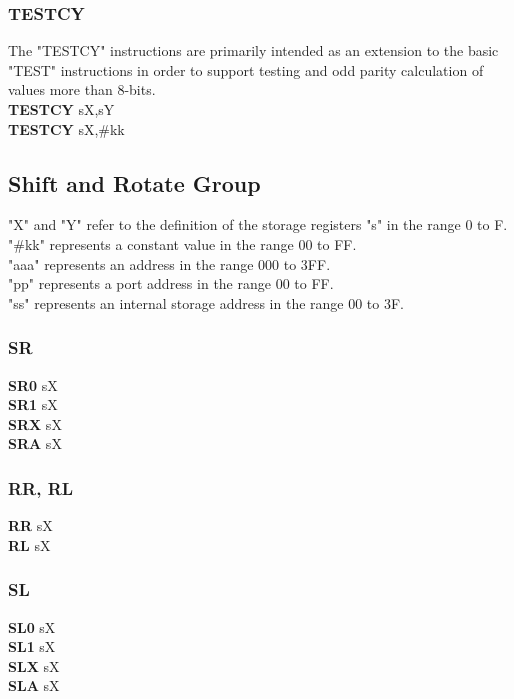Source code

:         \subsubsection{TESTCY}
            The "TESTCY" instructions are primarily intended as an extension to the basic "TEST" instructions in order to support testing and odd parity calculation of
            values more than 8-bits.\\
            \textbf{TESTCY} sX,sY\\
            \textbf{TESTCY} sX,\#kk\\
        \subsection{Shift and Rotate Group}
            "X" and "Y" refer to the definition of the storage registers "s" in the range 0 to F.\\
            "\#kk" represents a constant value in the range 00 to FF.\\
            "aaa" represents an address in the range 000 to 3FF.\\
            "pp" represents a port address in the range 00 to FF.\\
            "ss" represents an internal storage address in the range 00 to 3F.\\
                \subsubsection{SR}
                    \textbf{SR0} sX\\
                    \textbf{SR1} sX\\
                    \textbf{SRX} sX\\
                    \textbf{SRA} sX\\
                \subsubsection{RR, RL}
                    \textbf{RR}  sX\\
                    \textbf{RL}  sX\\
                \subsubsection{SL}
                    \textbf{SL0} sX\\
                    \textbf{SL1} sX\\
                    \textbf{SLX} sX\\
                    \textbf{SLA} sX\\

▸ Exercise aim:
A line belongs in the answer if it contains the word "address"; please copy each such line from the material.

▸ Written reply:
            "aaa" represents an address in the range 000 to 3FF.\\
            "pp" represents a port address in the range 00 to FF.\\
            "ss" represents an internal storage address in the range 00 to 3F.\\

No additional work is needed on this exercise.